Deterministic Policy

Deterministic Policy Class

class modularl.policies.DeterministicPolicy(observation_shape: int, action_shape: int, high_action: float, low_action: float, network: Module | None = None, use_xavier: bool = True, **kwargs: Any)[source]

Bases: AbstractPolicy

Deterministic Policy for continuous action spaces.

Parameters:

observation_shape (int) – Dimension of the observation space.
action_shape (int) – Dimension of the action space.
high_action (float) – Upper bound of the action space.
low_action (float) – Lower bound of the action space.
network (nn.Module, optional) – Custom neural network to represent the policy. If None, a default network is used. Defaults to None.
use_xavier (bool, optional) – Whether to use Xavier initialization for weights. Defaults to True.

Note

If no custom network is provided, a default network is created with three linear layers and ReLU activations. The output layer uses a Tanh activation to bound the actions. If a custom network is provided, it should be headless, meaning that this class will add an additional linear layer on top of the provided network for the policy output, with input size equal to the output features of the last layer in the provided network.

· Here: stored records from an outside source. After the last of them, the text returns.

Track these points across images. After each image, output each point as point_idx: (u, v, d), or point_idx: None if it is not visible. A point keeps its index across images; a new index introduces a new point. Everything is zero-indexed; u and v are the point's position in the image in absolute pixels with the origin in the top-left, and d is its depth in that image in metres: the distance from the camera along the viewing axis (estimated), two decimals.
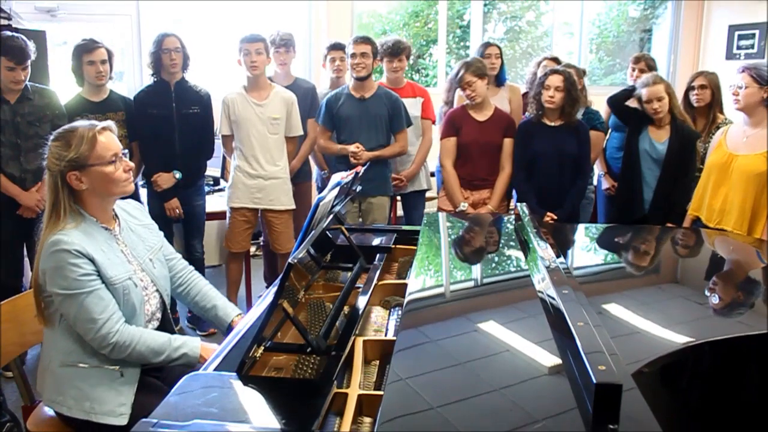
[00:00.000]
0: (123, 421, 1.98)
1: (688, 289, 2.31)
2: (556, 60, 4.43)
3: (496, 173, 3.89)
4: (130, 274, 2.08)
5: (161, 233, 2.41)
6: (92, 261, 1.97)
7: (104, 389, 2.02)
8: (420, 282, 2.03)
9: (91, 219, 2.07)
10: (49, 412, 2.14)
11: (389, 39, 4.34)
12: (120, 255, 2.10)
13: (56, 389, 2.04)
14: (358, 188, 2.69)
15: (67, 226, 1.99)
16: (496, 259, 2.46)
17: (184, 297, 2.42)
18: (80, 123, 2.09)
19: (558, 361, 1.42)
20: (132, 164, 2.16)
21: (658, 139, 3.71)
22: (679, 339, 1.70)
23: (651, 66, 4.51)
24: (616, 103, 3.94)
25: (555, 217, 3.66)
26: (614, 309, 1.91)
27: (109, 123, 2.11)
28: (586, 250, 2.82)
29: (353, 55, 3.93)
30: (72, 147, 2.00)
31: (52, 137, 2.07)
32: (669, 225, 3.57)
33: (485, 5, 6.91)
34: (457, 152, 3.91)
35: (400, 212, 4.74)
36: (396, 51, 4.27)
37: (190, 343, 2.10)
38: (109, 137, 2.08)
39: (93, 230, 2.05)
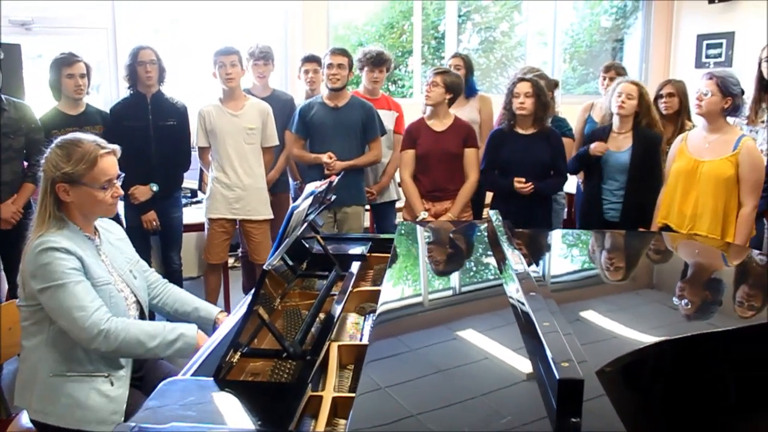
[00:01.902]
0: None
1: (661, 294, 2.36)
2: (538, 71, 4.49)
3: (456, 182, 3.88)
4: (111, 281, 2.11)
5: (134, 248, 2.43)
6: (79, 259, 2.01)
7: (95, 398, 2.03)
8: (392, 291, 2.07)
9: (75, 227, 2.10)
10: (26, 424, 2.14)
11: (373, 49, 4.37)
12: (101, 264, 2.13)
13: (45, 399, 2.04)
14: (333, 197, 2.72)
15: (51, 230, 2.02)
16: (469, 267, 2.50)
17: (161, 308, 2.42)
18: (88, 138, 2.11)
19: (528, 368, 1.46)
20: (121, 192, 2.19)
21: (619, 149, 3.73)
22: (648, 340, 1.75)
23: (621, 74, 4.57)
24: (577, 166, 4.00)
25: (526, 184, 3.66)
26: (588, 314, 1.95)
27: (116, 147, 2.14)
28: (560, 257, 2.87)
29: (330, 66, 3.97)
30: (71, 161, 2.04)
31: (56, 142, 2.10)
32: (642, 230, 3.62)
33: (460, 16, 7.00)
34: (417, 163, 3.92)
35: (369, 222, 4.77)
36: (379, 62, 4.32)
37: (185, 325, 2.12)
38: (110, 161, 2.11)
39: (76, 236, 2.08)
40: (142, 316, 2.25)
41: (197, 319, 2.36)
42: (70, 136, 2.13)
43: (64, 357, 2.03)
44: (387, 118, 4.38)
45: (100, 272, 2.08)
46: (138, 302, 2.24)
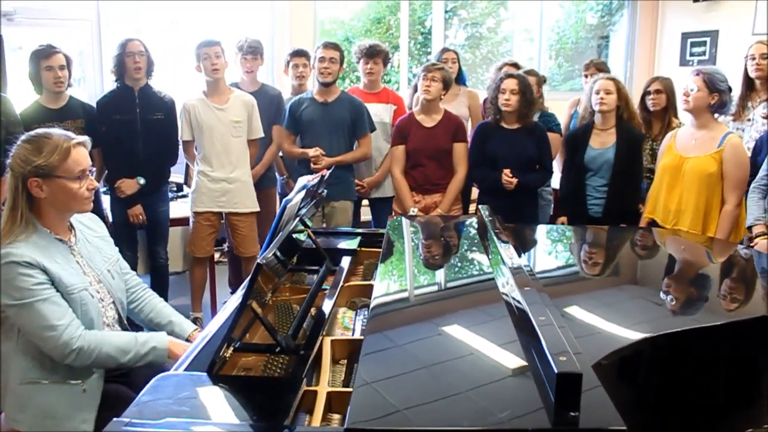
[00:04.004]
0: None
1: (646, 289, 2.37)
2: (515, 65, 4.51)
3: (447, 177, 3.93)
4: (85, 285, 2.05)
5: (116, 248, 2.37)
6: (45, 271, 1.93)
7: (66, 406, 1.99)
8: (385, 287, 2.06)
9: (44, 231, 2.03)
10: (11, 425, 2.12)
11: (366, 42, 4.38)
12: (75, 266, 2.07)
13: (17, 407, 2.00)
14: (324, 191, 2.72)
15: (18, 239, 1.94)
16: (461, 262, 2.50)
17: (137, 314, 2.37)
18: (57, 131, 2.06)
19: (523, 362, 1.46)
20: (96, 184, 2.14)
21: (602, 146, 3.74)
22: (637, 335, 1.76)
23: (602, 70, 4.60)
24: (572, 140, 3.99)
25: (513, 177, 3.68)
26: (576, 310, 1.96)
27: (86, 138, 2.09)
28: (548, 252, 2.88)
29: (321, 59, 3.96)
30: (42, 154, 1.97)
31: (23, 138, 2.03)
32: (623, 225, 3.64)
33: (446, 12, 6.99)
34: (408, 158, 3.96)
35: (368, 216, 4.76)
36: (370, 53, 4.30)
37: (156, 337, 2.09)
38: (82, 153, 2.05)
39: (46, 242, 2.01)
40: (119, 318, 2.21)
41: (170, 333, 2.29)
42: (35, 131, 2.06)
43: (34, 364, 1.99)
44: (385, 111, 4.38)
45: (71, 279, 2.00)
46: (114, 303, 2.19)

forward(batch_observation)[source]

Forward pass of the policy network.

Note

This method should not be used to get actions. For obtaining the batch actions, please use the get_action method.

Parameters:: batch_observation (torch.Tensor) – Batch observation from the environment

get_action(batch_observation)[source]

Get action from the policy

Parameters:: batch_observation (torch.Tensor) – Batch observation from the environment
Returns:: Batch action to be taken
Return type:: batch_action (torch.Tensor)

Example Usage

Here’s an example of how to use the DeterministicPolicy:

import torch
import torch.nn as nn
from modularl.policies.deterministic_policy import DeterministicPolicy

# Define custom network
class CustomNetwork(nn.Module):
    def __init__(self, observation_shape):
        super(CustomNetwork, self).__init__()
        self.network = nn.Sequential(
            nn.Linear(observation_shape, 128),
            nn.ReLU(),
            nn.Linear(128, 128),
            nn.ReLU()
        )

    def forward(self, x):
        return self.network(x)

# Observation and action space dimensions
observation_shape = 10
action_shape = 2
high_action = 1.0
low_action = -1.0

# Custom network instance
custom_network = CustomNetwork(observation_shape)

# Create Deterministic Policy with the custom network
policy = DeterministicPolicy(
    observation_shape=observation_shape,
    action_shape=action_shape,
    high_action=high_action,
    low_action=low_action,
    network=custom_network
)

# Or without a custom network
default_policy = DeterministicPolicy(
    observation_shape=observation_shape,
    action_shape=action_shape,
    high_action=high_action,
    low_action=low_action
)

# Example observation
observation = torch.randn((1, observation_shape))

# Get action from the policy
action = policy.get_action(observation)
print("Action:", action)